Il y a une grosse semaine, la plaine de Wechter était battue par la pluie et les festivaliers pataugeaient dans la boue. Les fans de Paul McCartney étaient au rendez-vous, pourtant, bravant une météo qui avait perdu la boule.

Dix petits jours plus tard, au lieu des coupe-vent, ce sont des petits tubes de crème solaire que les hôtesses distribuent. Et les tonnes de sable, déversées pour éponger l’eau du festival, donnent aujourd’hui des airs de plage au site flamand.

Pour le reste, on pourrait presque croire que les fans de l’ex-Beatles ne sont toujours pas partis, tant ceux du Boss leur ressemblent. Même âge, même nostalgie de ces grandes années du rock. Après tout, sept ans seulement séparent les deux hommes.

Sous un soleil franchement généreux, donc, les hostilités ont démarré à 13 heures tapantes avec les Britanniques de CC Smugglers, devant un public qui, à cette heure-là, pense surtout à manger et à prendre ses quartiers.

Dans la foulée, ce sont les Ostendais des Van Jets, qui sont ici chez eux, qui ont fait monter de quelques degrés la température. A grand renfort de riff énervés et de harangues à la foule, Johannes Verschaeve et sa bande ont décortiqué Welcome to strange paradise, leur dernier album, tout en revisitant des morceaux déjà classiques, pour le plus grand bonheur de leurs fans.

Le contraste avec la musique d’ambiance, diffusée sur la plaine juste après le concert n’en était que plus comique puisque les programmateurs avaient opté pour Et si tu n’existais pas, de Joe Dassin !

Réglé comme du papier à musique, le line up de TW Classic ne souffre d’aucun retard. Il est 15 h 45 précises quand Mick Hucknall et ses potes de Simply Red entrent en scène.

Toujours aussi rouquin, sa voix toujours aussi juste, le chanteur met un peu de temps à faire adhérer une plaine plongée dans la touffeur. Pourtant, le Big Love Tour est un savant mélange de nouvelles chansons et de tubes énormes des années 80 et 90. À new flame, Shine on, Holding back the years, Stars, The right thing et, en rappel , Money’s too tight et If you don’t know me by now finiront toutefois par mettre tout le monde d’accord.
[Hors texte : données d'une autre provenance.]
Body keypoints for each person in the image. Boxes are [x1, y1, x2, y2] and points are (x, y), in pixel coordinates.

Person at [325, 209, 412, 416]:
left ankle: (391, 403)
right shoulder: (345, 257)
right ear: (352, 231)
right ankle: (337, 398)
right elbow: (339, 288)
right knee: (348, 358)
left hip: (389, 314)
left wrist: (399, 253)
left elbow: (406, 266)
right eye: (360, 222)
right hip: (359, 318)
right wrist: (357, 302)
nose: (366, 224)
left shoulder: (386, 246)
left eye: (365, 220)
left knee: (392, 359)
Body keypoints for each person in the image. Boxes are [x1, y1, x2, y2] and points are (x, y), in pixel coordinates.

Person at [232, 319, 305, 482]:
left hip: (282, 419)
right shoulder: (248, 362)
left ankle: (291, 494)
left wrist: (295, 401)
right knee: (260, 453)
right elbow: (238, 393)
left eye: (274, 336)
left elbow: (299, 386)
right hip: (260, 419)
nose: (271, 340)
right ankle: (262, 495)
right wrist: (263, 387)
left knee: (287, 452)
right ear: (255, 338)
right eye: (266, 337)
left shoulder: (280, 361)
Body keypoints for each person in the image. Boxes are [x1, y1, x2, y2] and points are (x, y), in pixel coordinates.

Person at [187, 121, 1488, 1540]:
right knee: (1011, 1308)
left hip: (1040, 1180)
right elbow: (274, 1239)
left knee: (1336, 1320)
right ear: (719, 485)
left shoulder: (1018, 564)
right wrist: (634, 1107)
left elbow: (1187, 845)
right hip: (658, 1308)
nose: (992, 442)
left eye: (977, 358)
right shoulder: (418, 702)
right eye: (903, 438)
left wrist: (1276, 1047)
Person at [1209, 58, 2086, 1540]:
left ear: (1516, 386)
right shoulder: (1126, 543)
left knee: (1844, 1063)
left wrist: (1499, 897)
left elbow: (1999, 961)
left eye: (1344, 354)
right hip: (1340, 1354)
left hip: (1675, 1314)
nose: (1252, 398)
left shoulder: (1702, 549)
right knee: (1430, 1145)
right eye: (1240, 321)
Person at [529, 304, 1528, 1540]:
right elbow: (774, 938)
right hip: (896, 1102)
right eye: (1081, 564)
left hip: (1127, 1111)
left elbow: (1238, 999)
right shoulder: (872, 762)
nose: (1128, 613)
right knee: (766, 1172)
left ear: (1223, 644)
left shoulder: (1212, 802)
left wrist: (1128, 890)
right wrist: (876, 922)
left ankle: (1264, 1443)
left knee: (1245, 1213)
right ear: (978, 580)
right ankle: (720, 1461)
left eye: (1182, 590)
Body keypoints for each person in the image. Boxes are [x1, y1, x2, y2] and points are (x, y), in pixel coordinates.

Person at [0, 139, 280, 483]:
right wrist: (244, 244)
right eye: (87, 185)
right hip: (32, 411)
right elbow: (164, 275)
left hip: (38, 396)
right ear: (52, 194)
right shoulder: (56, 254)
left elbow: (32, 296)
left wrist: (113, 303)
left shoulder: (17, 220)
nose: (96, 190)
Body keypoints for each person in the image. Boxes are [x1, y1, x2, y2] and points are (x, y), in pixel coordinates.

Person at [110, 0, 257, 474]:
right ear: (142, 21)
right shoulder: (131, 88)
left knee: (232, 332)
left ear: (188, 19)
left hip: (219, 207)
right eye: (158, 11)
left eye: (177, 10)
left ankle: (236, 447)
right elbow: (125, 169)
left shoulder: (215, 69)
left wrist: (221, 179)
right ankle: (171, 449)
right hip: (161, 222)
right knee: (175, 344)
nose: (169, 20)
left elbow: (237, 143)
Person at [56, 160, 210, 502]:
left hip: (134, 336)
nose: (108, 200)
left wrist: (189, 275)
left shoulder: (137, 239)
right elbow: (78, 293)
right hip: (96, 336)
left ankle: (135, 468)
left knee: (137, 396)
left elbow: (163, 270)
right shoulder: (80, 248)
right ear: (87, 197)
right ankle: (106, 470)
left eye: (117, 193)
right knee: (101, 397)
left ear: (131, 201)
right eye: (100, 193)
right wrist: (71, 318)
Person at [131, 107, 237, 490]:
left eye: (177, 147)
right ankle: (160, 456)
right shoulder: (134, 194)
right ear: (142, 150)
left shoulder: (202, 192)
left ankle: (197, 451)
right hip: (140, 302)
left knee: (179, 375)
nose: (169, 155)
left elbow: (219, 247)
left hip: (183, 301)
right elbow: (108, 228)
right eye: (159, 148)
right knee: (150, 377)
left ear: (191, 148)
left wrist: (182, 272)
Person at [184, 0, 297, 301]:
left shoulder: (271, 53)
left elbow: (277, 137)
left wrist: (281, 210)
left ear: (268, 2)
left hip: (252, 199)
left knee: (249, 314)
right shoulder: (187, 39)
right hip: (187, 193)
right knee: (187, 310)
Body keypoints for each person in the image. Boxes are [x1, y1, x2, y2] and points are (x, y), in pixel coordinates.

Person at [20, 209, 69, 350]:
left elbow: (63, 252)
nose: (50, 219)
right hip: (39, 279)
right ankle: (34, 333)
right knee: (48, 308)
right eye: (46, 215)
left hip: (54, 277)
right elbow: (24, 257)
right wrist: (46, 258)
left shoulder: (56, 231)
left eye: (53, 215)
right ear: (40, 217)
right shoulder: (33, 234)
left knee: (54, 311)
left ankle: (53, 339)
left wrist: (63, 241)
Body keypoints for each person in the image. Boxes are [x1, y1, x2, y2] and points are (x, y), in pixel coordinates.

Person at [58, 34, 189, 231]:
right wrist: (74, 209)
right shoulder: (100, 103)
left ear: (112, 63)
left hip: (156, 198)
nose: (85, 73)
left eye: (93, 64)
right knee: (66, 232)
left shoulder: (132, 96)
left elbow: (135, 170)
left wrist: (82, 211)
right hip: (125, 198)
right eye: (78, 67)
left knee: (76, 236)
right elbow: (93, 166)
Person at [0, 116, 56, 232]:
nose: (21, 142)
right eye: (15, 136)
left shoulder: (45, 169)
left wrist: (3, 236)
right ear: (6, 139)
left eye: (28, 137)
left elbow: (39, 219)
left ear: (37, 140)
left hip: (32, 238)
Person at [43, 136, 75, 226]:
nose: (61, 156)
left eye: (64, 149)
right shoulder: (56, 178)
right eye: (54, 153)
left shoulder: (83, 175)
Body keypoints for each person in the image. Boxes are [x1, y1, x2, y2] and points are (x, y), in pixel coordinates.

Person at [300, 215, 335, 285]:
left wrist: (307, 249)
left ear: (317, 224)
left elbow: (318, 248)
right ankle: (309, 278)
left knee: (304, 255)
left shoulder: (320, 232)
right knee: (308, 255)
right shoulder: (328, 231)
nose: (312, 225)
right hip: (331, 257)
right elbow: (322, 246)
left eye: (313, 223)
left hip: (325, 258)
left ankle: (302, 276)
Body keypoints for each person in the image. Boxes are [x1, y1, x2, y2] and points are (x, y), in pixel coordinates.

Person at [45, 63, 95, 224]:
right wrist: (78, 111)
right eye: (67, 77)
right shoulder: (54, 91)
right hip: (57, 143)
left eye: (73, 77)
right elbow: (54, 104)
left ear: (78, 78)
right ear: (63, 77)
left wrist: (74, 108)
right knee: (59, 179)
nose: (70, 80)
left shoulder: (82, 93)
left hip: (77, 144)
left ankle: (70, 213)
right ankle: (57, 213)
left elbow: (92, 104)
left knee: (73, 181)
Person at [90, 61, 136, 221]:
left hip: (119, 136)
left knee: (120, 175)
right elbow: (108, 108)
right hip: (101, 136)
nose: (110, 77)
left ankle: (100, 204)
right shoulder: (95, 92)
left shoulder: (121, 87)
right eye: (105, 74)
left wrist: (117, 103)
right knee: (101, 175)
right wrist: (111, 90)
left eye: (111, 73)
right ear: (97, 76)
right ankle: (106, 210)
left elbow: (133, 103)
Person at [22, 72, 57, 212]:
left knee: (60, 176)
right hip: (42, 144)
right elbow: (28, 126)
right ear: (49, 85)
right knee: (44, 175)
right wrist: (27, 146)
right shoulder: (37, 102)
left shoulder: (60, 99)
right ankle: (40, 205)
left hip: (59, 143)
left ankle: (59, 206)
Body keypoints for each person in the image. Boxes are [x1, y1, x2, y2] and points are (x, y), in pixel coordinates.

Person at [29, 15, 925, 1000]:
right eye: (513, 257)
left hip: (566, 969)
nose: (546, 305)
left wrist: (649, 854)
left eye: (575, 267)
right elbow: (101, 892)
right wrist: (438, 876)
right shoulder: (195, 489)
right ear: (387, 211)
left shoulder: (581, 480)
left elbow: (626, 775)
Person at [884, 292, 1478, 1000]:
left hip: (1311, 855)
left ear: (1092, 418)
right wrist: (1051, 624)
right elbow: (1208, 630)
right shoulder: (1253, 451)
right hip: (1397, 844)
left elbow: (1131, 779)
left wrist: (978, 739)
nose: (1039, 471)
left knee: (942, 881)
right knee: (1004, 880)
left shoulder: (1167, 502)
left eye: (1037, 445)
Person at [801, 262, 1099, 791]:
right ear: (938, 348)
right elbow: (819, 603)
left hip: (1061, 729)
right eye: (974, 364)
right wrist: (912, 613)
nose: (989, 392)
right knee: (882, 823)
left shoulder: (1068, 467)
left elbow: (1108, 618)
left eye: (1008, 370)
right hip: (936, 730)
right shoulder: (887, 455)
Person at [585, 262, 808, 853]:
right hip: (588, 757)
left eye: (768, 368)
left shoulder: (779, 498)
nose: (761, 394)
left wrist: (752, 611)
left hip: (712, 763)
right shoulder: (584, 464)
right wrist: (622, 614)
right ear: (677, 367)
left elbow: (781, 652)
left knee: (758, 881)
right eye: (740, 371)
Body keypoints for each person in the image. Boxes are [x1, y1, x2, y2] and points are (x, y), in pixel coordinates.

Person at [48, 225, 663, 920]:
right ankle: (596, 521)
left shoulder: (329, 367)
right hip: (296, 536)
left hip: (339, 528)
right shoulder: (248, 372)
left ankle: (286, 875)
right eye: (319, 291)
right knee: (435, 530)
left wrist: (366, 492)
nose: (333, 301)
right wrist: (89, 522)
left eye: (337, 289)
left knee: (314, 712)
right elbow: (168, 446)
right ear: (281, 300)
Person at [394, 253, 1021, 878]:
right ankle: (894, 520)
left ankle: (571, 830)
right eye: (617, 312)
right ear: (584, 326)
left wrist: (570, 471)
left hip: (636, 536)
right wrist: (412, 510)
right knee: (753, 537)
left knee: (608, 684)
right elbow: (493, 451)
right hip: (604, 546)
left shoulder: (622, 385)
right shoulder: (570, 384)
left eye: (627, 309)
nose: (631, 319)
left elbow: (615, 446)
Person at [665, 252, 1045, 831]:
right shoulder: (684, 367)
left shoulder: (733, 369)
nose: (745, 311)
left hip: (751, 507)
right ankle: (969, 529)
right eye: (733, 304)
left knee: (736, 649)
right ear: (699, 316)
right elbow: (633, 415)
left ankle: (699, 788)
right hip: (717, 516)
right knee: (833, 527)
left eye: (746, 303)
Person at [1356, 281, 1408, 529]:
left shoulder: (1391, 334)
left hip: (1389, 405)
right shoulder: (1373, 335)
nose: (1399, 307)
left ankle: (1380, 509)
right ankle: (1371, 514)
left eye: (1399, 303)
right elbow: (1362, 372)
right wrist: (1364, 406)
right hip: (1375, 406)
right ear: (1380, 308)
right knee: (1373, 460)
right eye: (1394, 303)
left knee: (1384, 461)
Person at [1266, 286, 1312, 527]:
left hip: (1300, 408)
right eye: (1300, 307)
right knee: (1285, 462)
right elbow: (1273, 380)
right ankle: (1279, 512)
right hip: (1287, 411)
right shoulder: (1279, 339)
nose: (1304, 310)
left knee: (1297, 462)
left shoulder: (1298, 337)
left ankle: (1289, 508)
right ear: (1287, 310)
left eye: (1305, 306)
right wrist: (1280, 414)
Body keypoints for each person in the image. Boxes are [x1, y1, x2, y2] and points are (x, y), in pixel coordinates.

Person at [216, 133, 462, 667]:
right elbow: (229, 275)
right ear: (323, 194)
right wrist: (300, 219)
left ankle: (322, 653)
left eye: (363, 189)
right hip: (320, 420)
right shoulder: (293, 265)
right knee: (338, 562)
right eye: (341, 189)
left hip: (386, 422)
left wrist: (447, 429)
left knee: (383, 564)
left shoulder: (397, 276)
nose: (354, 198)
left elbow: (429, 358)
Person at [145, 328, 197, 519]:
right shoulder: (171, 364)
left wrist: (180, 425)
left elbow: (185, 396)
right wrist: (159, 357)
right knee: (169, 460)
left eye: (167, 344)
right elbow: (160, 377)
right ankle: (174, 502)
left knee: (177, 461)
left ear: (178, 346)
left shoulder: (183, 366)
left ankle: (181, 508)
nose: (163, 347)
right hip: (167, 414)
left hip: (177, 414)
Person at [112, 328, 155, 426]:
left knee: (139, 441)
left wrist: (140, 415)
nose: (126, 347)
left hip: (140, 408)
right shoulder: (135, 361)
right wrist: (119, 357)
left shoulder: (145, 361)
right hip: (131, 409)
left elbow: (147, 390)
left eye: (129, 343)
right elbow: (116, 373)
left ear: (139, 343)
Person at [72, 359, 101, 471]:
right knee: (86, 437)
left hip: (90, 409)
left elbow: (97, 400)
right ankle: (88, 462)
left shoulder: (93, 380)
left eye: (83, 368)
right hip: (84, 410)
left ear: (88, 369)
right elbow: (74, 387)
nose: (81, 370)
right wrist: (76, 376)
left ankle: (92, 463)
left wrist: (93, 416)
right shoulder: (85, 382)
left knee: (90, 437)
Le temps d’un hamburger (à 4 tickets, soit 12 euros, du délire), le temps de se poser sur un petit coin de sable encore disponible et c’est déjà l’heure de Lionel Richie.

C’est dit, à TW Classic, cette année, les papys font de la résistance. Manifestement passé lui aussi entre les mains d’un chirurgien esthétique (le même que Mick ?), il s’étonne que la foule ne reprenne pas séance tenante Running with the night. Pourtant, il y met du cœur et beaucoup de transpiration. Peu à peu, pourtant, la mayonnaise prend et quand il est met au piano pour Easy, les couples s’embrassent, en souvenir, peut-être, de leur rencontre, il y a bien longtemps de cela.

L’erreur de casting de la journée viendra juste après, pour l’apéro. À la base, pourtant, on n’a rien contre Lana del Rey, jolie plante éclose à New York il y a 31 ans. Mais à l’heure de la digestion et quand on s’est pris trente degrés sur le crâne pendant des heures, normal, on a un petit coup de mou.

On en a d’ailleurs vu plus d’un écraser gentiment en attendant Springsteen, même si, à l’une ou deux reprises, la belle a fait chauffer les guitares.